Si sente più cinese o italiano?
“Avverto in me entrambe le radici culturali. La contraddizione del mio status di straniero nel proprio paese natale ha marcato la mia formazione e le mie ambizioni. Il mio sogno di bambino è stato quello di realizzare un giorno infrastrutture in giro per il mondo e nel luogo di origine. Nel corso degli anni, sentendone la forte necessità, ho affiancato ai miei studi liceali anche lo studio della lingua cinese, ed in seguito ho frequentato diversi corsi di perfezionamento all'Istituto di Lingue di Pechino. In seguito mi sono iscritto alla facoltà di Ingegneria Elettronica a Firenze”.

Come è diventato un riferimento per l'asse economico Italia-Cina?

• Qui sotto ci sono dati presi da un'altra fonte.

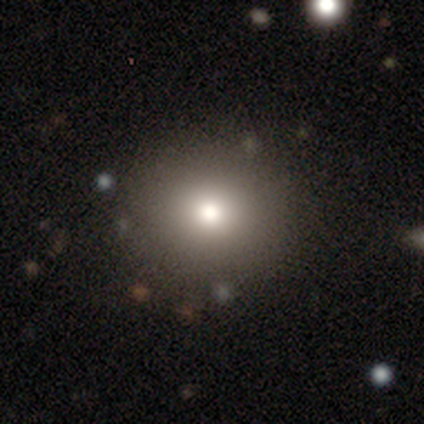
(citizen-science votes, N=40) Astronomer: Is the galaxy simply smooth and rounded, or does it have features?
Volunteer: smooth — 82%.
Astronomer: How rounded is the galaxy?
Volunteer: round — 91%.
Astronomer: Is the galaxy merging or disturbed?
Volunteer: none — 89%.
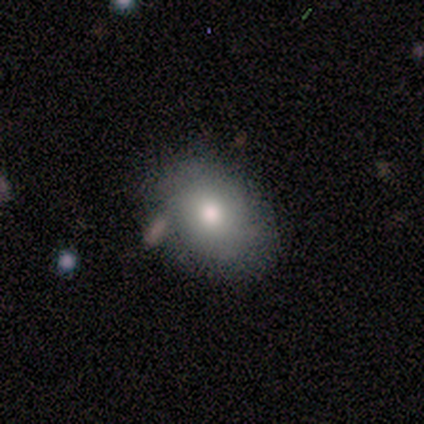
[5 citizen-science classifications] Morphology: type=smooth (80%); roundness=in between (100%); merging=none (80%).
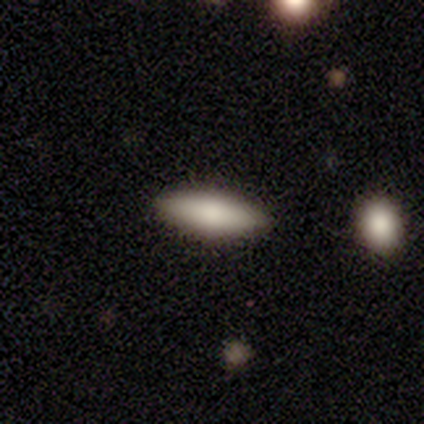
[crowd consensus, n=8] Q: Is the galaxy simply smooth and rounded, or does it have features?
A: smooth — 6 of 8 (75%).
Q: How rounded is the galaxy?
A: in between — 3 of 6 (50%, tied with cigar-shaped).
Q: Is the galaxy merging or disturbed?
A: none — 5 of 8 (62%).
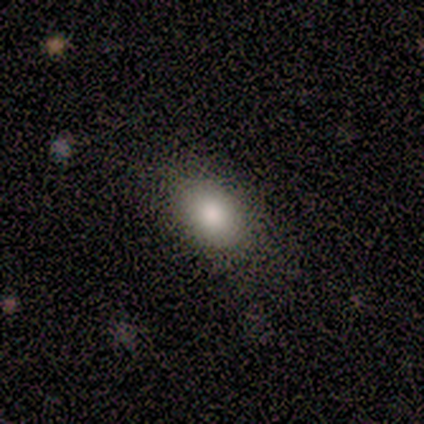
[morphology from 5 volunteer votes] This appears to be a smooth galaxy with no disk features (100%) that is in between round and cigar-shaped (80%). Merging: none (80%).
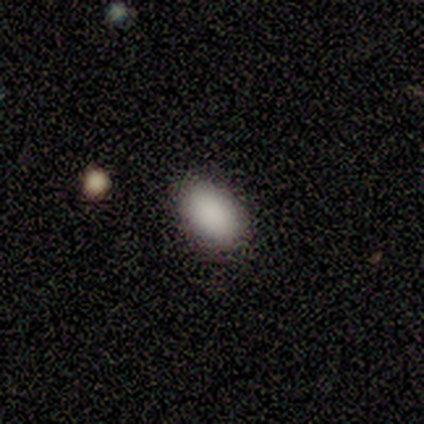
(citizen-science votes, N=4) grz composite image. It shows a smooth galaxy with no disk features (75%) that is in between round and cigar-shaped (100%). Merging: none (100%).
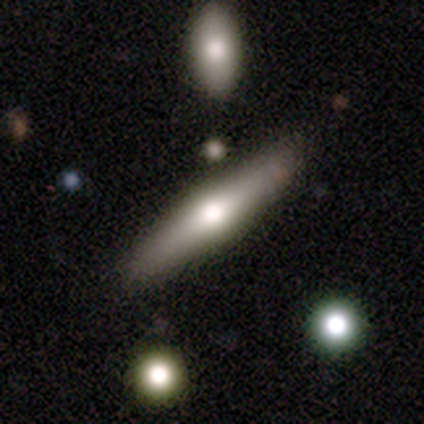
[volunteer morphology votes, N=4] Q: Smooth or featured?
A: featured or disk (75%); runner-up: smooth (25%)
Q: Edge-on disk?
A: yes (100%)
Q: Edge-on bulge?
A: rounded (100%)
Q: Merging?
A: none (75%); runner-up: minor disturbance (25%)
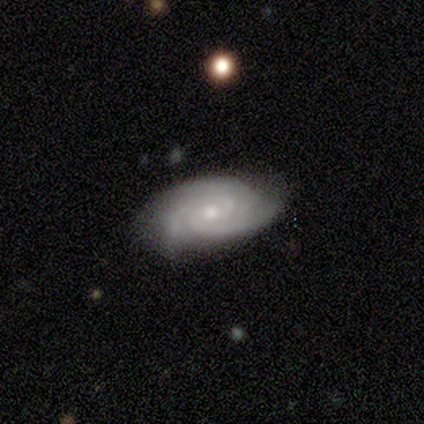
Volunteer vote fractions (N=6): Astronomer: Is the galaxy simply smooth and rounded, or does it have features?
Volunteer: featured or disk — 83%.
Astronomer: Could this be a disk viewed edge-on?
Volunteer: no — 100%.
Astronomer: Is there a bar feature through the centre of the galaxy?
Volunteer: no — 60%.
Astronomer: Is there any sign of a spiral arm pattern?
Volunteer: yes — 100%.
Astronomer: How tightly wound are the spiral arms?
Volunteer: tight — 100%.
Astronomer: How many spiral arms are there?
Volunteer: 3 — 60%.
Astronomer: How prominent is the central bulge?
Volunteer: small — 60% (runner-up: moderate, 40%).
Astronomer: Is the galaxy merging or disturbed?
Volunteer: none — 100%.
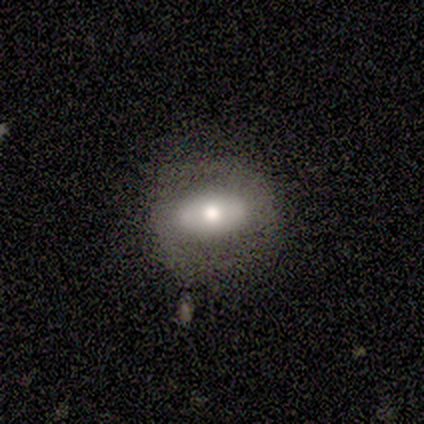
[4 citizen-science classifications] Q: Smooth or featured?
A: smooth (75%); runner-up: featured or disk (25%)
Q: How rounded?
A: round (67%); runner-up: in between (33%)
Q: Merging?
A: none (75%); runner-up: minor disturbance (25%)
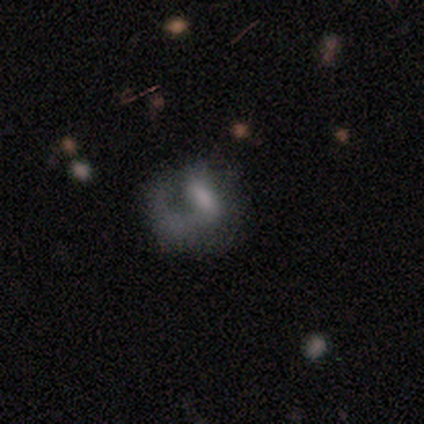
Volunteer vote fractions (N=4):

“La mia famiglia si è trasferita a Milano e il l'ho seguita continuando gli studi al Politecnico di Milano e specializzandomi in Telecomunicazioni. Durante gli studi universitari ho lavorato nei laboratori di ricerca e sviluppo di Italtel. Una volta laureato, ho iniziato a lavorare alla Pirelli, fino al trasferimento in Cina come “product manager” all'ufficio di rappresentanza a Pechino. Passato successivamente in Tim, sono diventato direttore generale e consigliere d'amministrazione della joint venture di Tim con China Unicom, il secondo operatore cinese, realizzando e lanciando il servizio di telefonia cellulare nella Manciuria, regione nel Nord Est della Cina”.